Records contained in a dataset
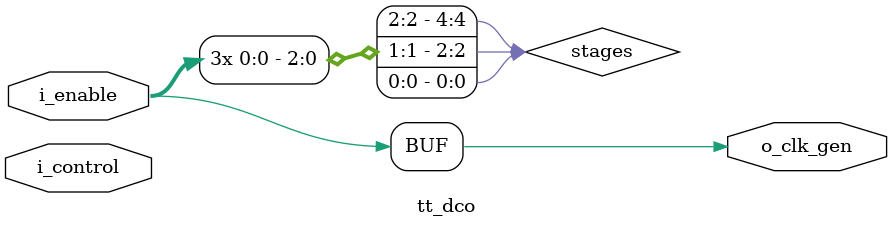
<source format=sv>

module tt_dco (
  input logic               i_enable,
  input logic signed [31:0] i_control, // PI controller output
  output logic              o_clk_gen
);
  localparam NUM_INV_STAGES = 5;
  logic [NUM_INV_STAGES-1:0] stages;

  assign stages[0] = i_enable;
  
  generate
    for (genvar i = 0; i < NUM_INV_STAGES - 1; i++) begin : gen_inverter_stage
      assign #((i_control + 16'h8000) >> 16'd10)
        stages[i+1] = !stages[i]; // Adjusting delay here
    end
  endgenerate

  assign o_clk_gen = stages[NUM_INV_STAGES-1];

endmodule

</source>
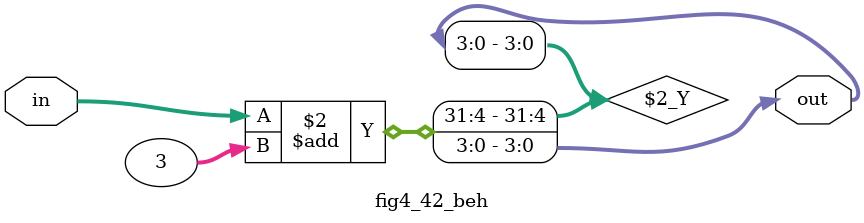
<source format=v>

module fig4_42_beh(out, in);

   output [3:0]out; 
   input [3:0]in;
   reg [3:0]out;

   always @(in)

      out = in + 3; 
	  
endmodule
	  
     

</source>
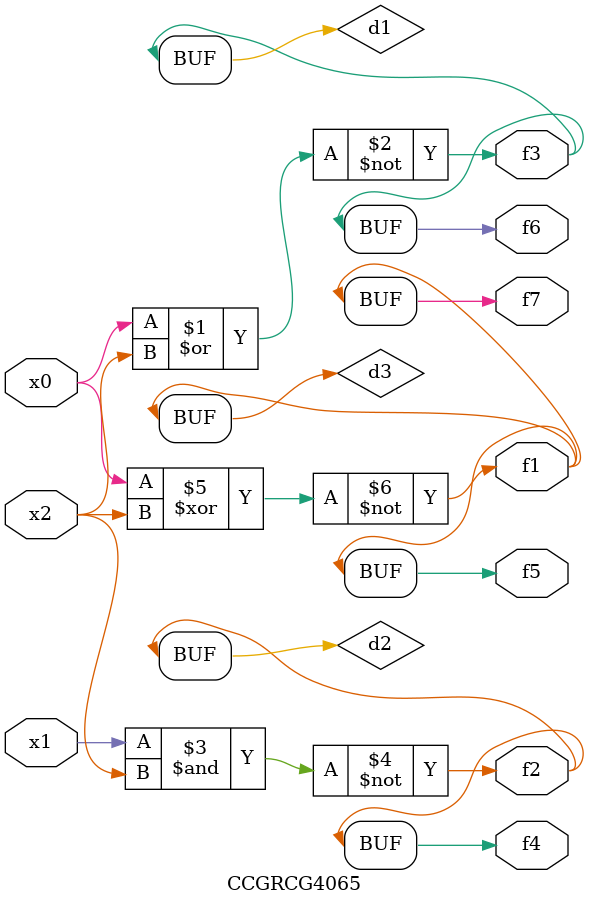
<source format=v>
module CCGRCG4065(
	input x0, x1, x2,
	output f1, f2, f3, f4, f5, f6, f7
);

	wire d1, d2, d3;

	nor (d1, x0, x2);
	nand (d2, x1, x2);
	xnor (d3, x0, x2);
	assign f1 = d3;
	assign f2 = d2;
	assign f3 = d1;
	assign f4 = d2;
	assign f5 = d3;
	assign f6 = d1;
	assign f7 = d3;
endmodule

</source>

= ACTIVITY =
Each line in the records above that contains the word "logic" must be copied.

= RESPONSE AREA =
  input logic               i_enable,
  input logic signed [31:0] i_control, // PI controller output
  output logic              o_clk_gen
  logic [NUM_INV_STAGES-1:0] stages;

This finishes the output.